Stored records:
◆ ◆ ◆ ◆ ◆ ◆ ◆

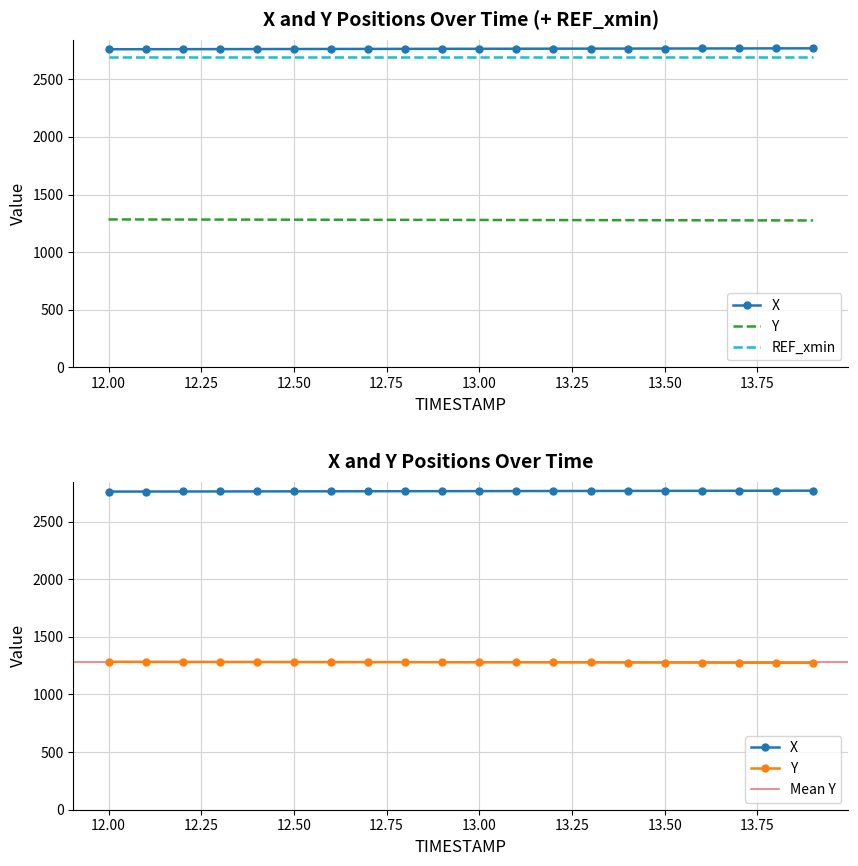

At 13.4, list the series in order from smallest to largest.

Y, X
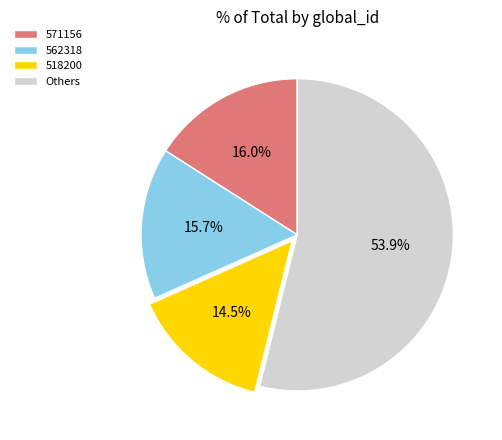

Which category has the biggest portion of the pie?

Others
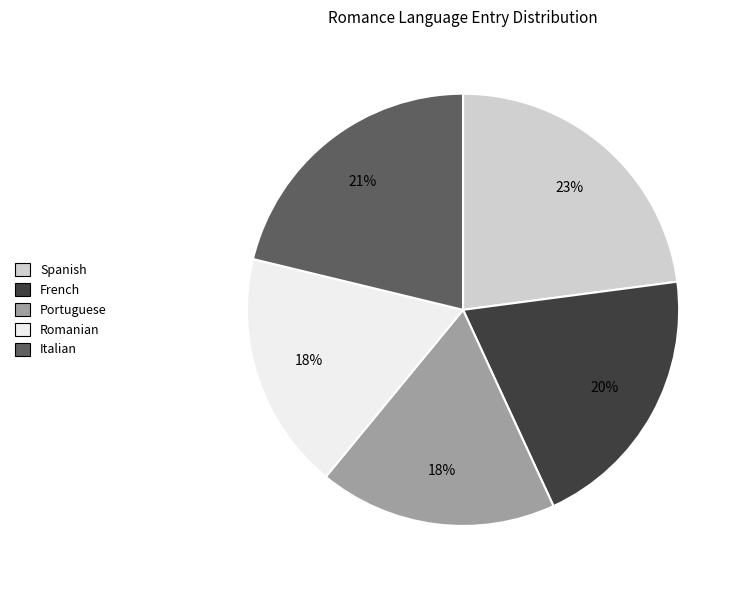

What percentage is the French slice, to the nearest percent?

20%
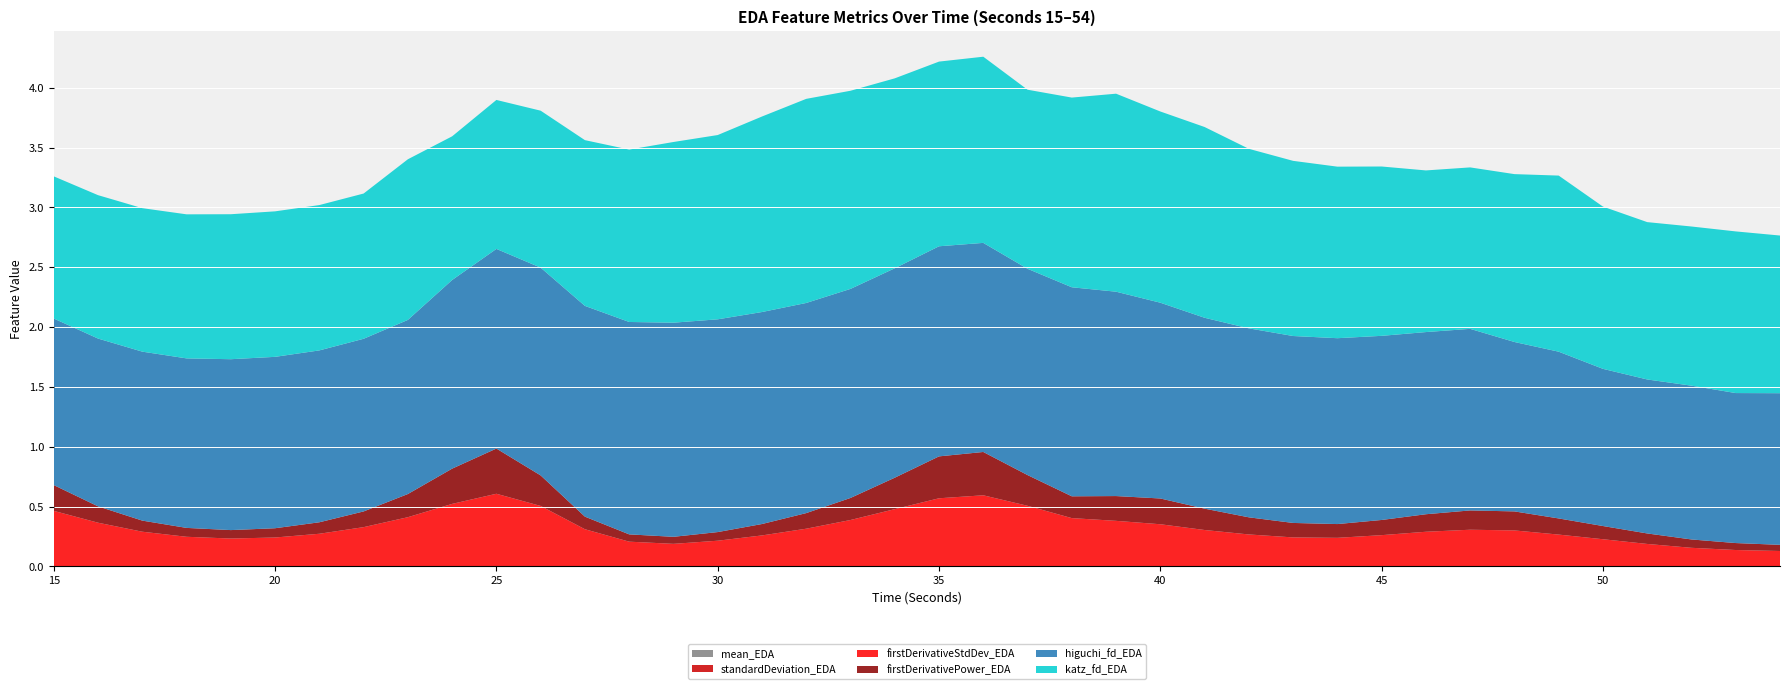

Reading right to left, list all the values displayed in this chart.

mean_EDA: 0.0	0.0	0.0	0.0	0.0	0.0	0.0	0.0	0.0	0.0	0.0	0.0	0.0	0.0	0.0	0.0	0.0	0.0	0.0	0.0	0.0	0.0	0.0	0.0	0.0	0.0	0.0	0.0	0.0	0.0	0.0	0.0	0.0	0.0	0.0	0.0	0.0	0.0	0.0	0.0
standardDeviation_EDA: 0.0	0.0	0.0	0.0	0.0	0.0	0.0	0.0	0.0	0.0	0.0	0.0	0.0	0.0	0.0	0.0	0.0	0.0	0.0	0.0	0.0	0.0	0.0	0.0	0.0	0.0	0.0	0.0	0.0	0.0	0.0	0.0	0.0	0.0	0.0	0.0	0.0	0.0	0.0	0.0
firstDerivativeStdDev_EDA: 0.1	0.1	0.2	0.2	0.2	0.3	0.3	0.3	0.3	0.3	0.2	0.2	0.3	0.3	0.4	0.4	0.4	0.5	0.6	0.6	0.5	0.4	0.3	0.3	0.2	0.2	0.2	0.3	0.5	0.6	0.5	0.4	0.3	0.3	0.2	0.2	0.2	0.3	0.4	0.5
firstDerivativePower_EDA: 0.1	0.1	0.1	0.1	0.1	0.1	0.2	0.2	0.1	0.1	0.1	0.1	0.1	0.2	0.2	0.2	0.2	0.3	0.4	0.4	0.3	0.2	0.1	0.1	0.1	0.1	0.1	0.1	0.3	0.4	0.3	0.2	0.1	0.1	0.1	0.1	0.1	0.1	0.1	0.2
higuchi_fd_EDA: 1.3	1.3	1.3	1.3	1.3	1.4	1.4	1.5	1.5	1.5	1.6	1.6	1.6	1.6	1.6	1.7	1.7	1.7	1.7	1.8	1.7	1.7	1.8	1.8	1.8	1.8	1.8	1.8	1.7	1.7	1.6	1.5	1.4	1.4	1.4	1.4	1.4	1.4	1.4	1.4
katz_fd_EDA: 1.3	1.4	1.3	1.3	1.4	1.5	1.4	1.3	1.4	1.4	1.4	1.5	1.5	1.6	1.6	1.7	1.6	1.5	1.6	1.5	1.6	1.7	1.7	1.6	1.5	1.5	1.4	1.4	1.3	1.2	1.2	1.3	1.2	1.2	1.2	1.2	1.2	1.2	1.2	1.2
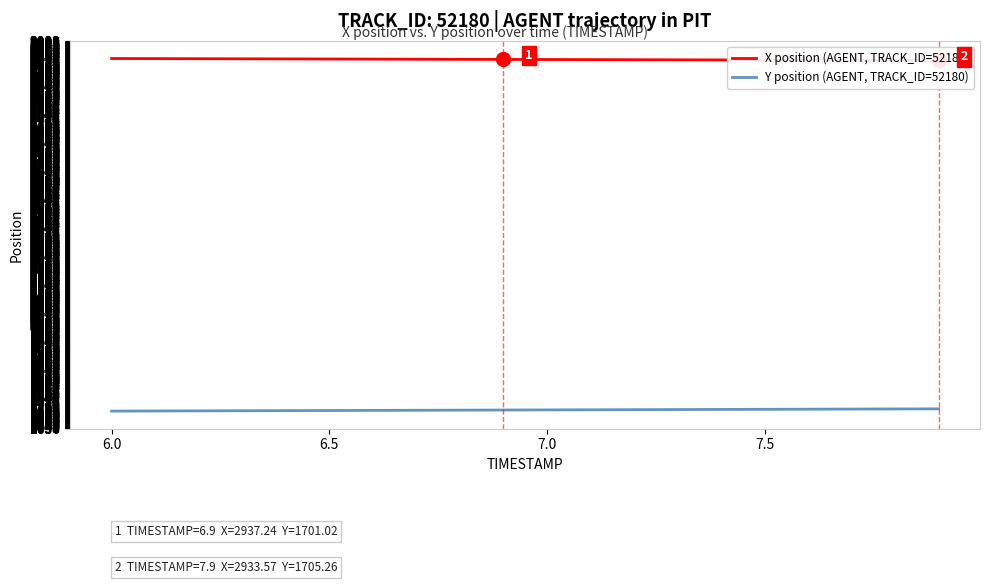

How many series are shown in this chart?

2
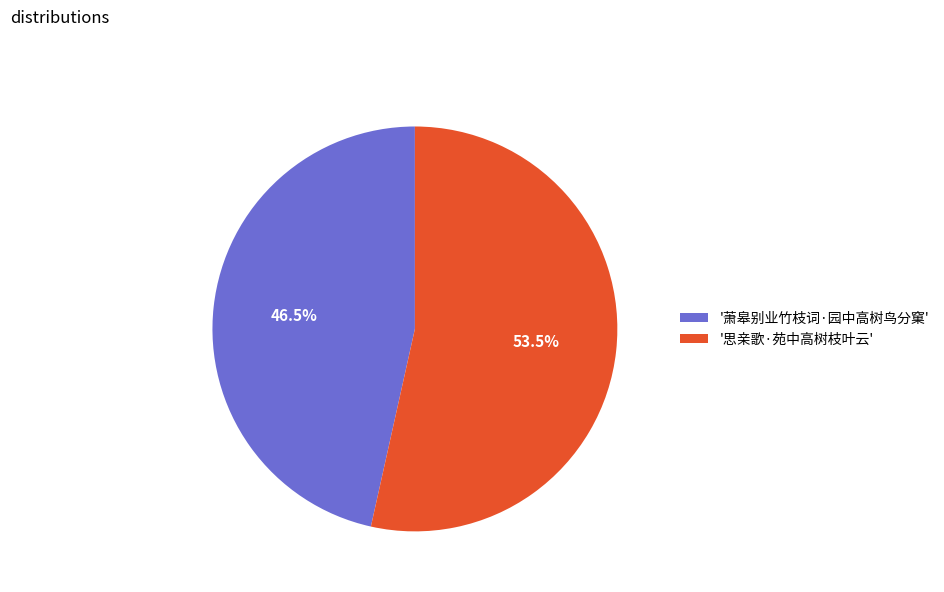

What percentage do '思亲歌·苑中高树枝叶云' and '萧皋别业竹枝词·园中高树鸟分窠' together represent?

100.0%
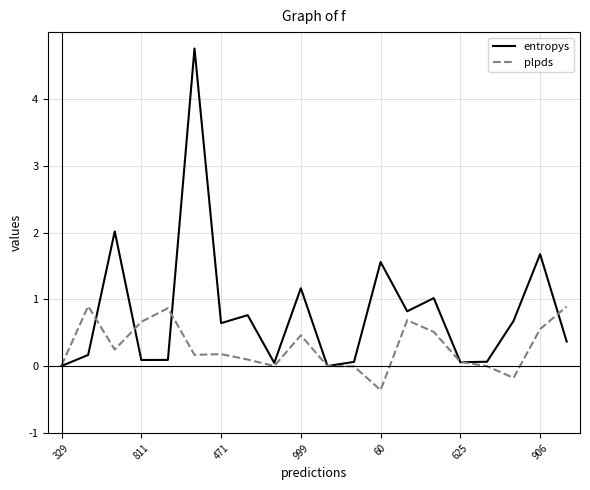

Rank the series by their average value, from lowest to highest.

plpds, entropys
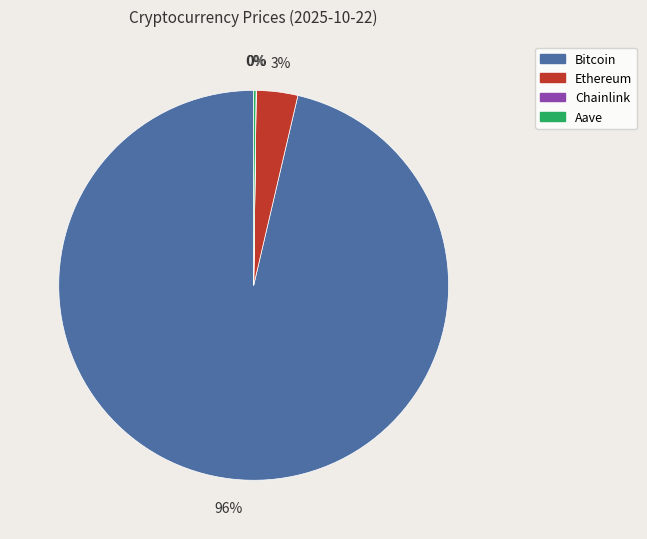

What percentage is the Ethereum slice, to the nearest percent?

3%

◆ ◆ ◆ ◆ ◆ ◆ ◆

◆ Your task: Can you copy all of the data above word for word, leaving out the pictures?

◆ Answer to the exercise:
At 13.4, list the series in order from smallest to largest.

Y, X

Which category has the biggest portion of the pie?

Others

What percentage is the French slice, to the nearest percent?

20%

Reading right to left, list all the values displayed in this chart.

mean_EDA: 0.0	0.0	0.0	0.0	0.0	0.0	0.0	0.0	0.0	0.0	0.0	0.0	0.0	0.0	0.0	0.0	0.0	0.0	0.0	0.0	0.0	0.0	0.0	0.0	0.0	0.0	0.0	0.0	0.0	0.0	0.0	0.0	0.0	0.0	0.0	0.0	0.0	0.0	0.0	0.0
standardDeviation_EDA: 0.0	0.0	0.0	0.0	0.0	0.0	0.0	0.0	0.0	0.0	0.0	0.0	0.0	0.0	0.0	0.0	0.0	0.0	0.0	0.0	0.0	0.0	0.0	0.0	0.0	0.0	0.0	0.0	0.0	0.0	0.0	0.0	0.0	0.0	0.0	0.0	0.0	0.0	0.0	0.0
firstDerivativeStdDev_EDA: 0.1	0.1	0.2	0.2	0.2	0.3	0.3	0.3	0.3	0.3	0.2	0.2	0.3	0.3	0.4	0.4	0.4	0.5	0.6	0.6	0.5	0.4	0.3	0.3	0.2	0.2	0.2	0.3	0.5	0.6	0.5	0.4	0.3	0.3	0.2	0.2	0.2	0.3	0.4	0.5
firstDerivativePower_EDA: 0.1	0.1	0.1	0.1	0.1	0.1	0.2	0.2	0.1	0.1	0.1	0.1	0.1	0.2	0.2	0.2	0.2	0.3	0.4	0.4	0.3	0.2	0.1	0.1	0.1	0.1	0.1	0.1	0.3	0.4	0.3	0.2	0.1	0.1	0.1	0.1	0.1	0.1	0.1	0.2
higuchi_fd_EDA: 1.3	1.3	1.3	1.3	1.3	1.4	1.4	1.5	1.5	1.5	1.6	1.6	1.6	1.6	1.6	1.7	1.7	1.7	1.7	1.8	1.7	1.7	1.8	1.8	1.8	1.8	1.8	1.8	1.7	1.7	1.6	1.5	1.4	1.4	1.4	1.4	1.4	1.4	1.4	1.4
katz_fd_EDA: 1.3	1.4	1.3	1.3	1.4	1.5	1.4	1.3	1.4	1.4	1.4	1.5	1.5	1.6	1.6	1.7	1.6	1.5	1.6	1.5	1.6	1.7	1.7	1.6	1.5	1.5	1.4	1.4	1.3	1.2	1.2	1.3	1.2	1.2	1.2	1.2	1.2	1.2	1.2	1.2

How many series are shown in this chart?

2

What percentage do '思亲歌·苑中高树枝叶云' and '萧皋别业竹枝词·园中高树鸟分窠' together represent?

100.0%

Rank the series by their average value, from lowest to highest.

plpds, entropys

What percentage is the Ethereum slice, to the nearest percent?

3%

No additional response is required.